A blessing or a curse? The role of negative interest rates during the coronavirus pandemic.
Not even our domestic economy has managed to escape the global environment of low interest rates that has become so prominent during the COVID-19 pandemic. They are what caused the Swiss National Bank to lower its prime rate into negative territory in 2015 in order to ease the pressure on the Swiss franc. They are also extremely important to most Swiss SMEs.
Negative interest rates controversial since their introduction
When the Swiss National Bank introduced negative interest rates five years ago, the move was highly criticized. Companies and investors were unhappy because they were forced to pay interest on relatively large stockpiles of cash – something that was previously unthinkable. Banks were also confronted with major challenges. What role is being played by negative interest rates even during the coronavirus pandemic was one of the topics covered at the third Entrepreneur Conference 2020 hosted by Credit Suisse.*
Are negative interest rates more of a blessing than a curse during this crisis?

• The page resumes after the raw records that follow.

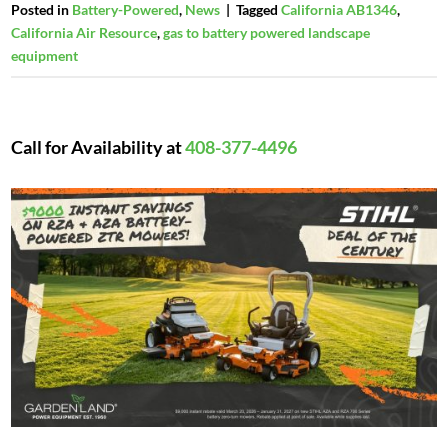
Posted in
Battery-Powered
,
News
|
Tagged
California AB1346
,
California Air Resource
,
gas to battery powered landscape
equipment
Call for Availability at
408-377-4496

During the Entrepreneur Conference, experts* Andréa Maechler, Hans Baumgartner, and Oliver Adler, with Sibylle Salzmann Ciarrocchi as moderator, discussed why negative interest rates are unavoidable in this environment. The answer seems simple: "Without negative interest rates, we would be in a much worse economic situation," says Andréa Maechler with certainty.
The level of uncertainty on the markets has taken on a whole new dimension with the outbreak of the coronavirus pandemic. Switzerland's gross domestic product (GDP) fell more sharply and rapidly than ever before in the second quarter. Although some sectors have experienced a rebound since the spring, the economy remains weakened, and many SMEs are continuing to grapple with low demand.
Coronavirus pandemic changing perception of negative interest rates
According to Andréa Maechler, negative interest rates have helped keep the collapse in GDP in Switzerland relatively small in contrast to other European countries like Italy, the United Kingdom, and Spain. That means they are also having specific advantages for Swiss SMEs. "Negative interest rates are creating favorable financing conditions for companies," explains Andréa Maechler.
In fact, some companies appear to have changed their minds about negative interest rates during the pandemic. "Most of them have now understood that this action is necessary," asserts Hans Baumgartner.
Swiss National Bank insisting negative interest rates are effective
SNB Governing Board member Andréa Maechler notes that criticism of negative interest rates has dwindled recently. She adds that the SNB is doing everything it can to keep the effectiveness of negative rates as high as possible, and the burden on banks and businesses as low as possible. For example, the SNB is granting banks a significant exemption so that the largest possible portion of their sight deposits are excluded from the negative interest rates. That way, banks feel less pressure to pass on the cost of the negative rates to their clients.
Switzerland cannot ignore the low interest rate environment
It was always clear to Oliver Adler that negative interest rates were needed in Switzerland to prop up the economy. "In Switzerland, a large part of the economy is dependent upon exports to the euro zone. When margins are tight and the economy is rather weak, then it is good for the Swiss franc to not be so strong," he says. As long as the economic situation remains uncertain, the SNB could insist on keeping rates in the basement. That is because the worldwide environment of low interest rates is the real challenge, according to Andréa Maechler. She says that Switzerland cannot simply ignore them.
There is therefore one thing the experts agree on: The Swiss economy will be dealing with negative interest rates for some time to come. Nevertheless, the future outlook is positive. Hans Baumgartner puts it like this: "The economy will adapt, and people will find a way to conduct business effectively under these conditions."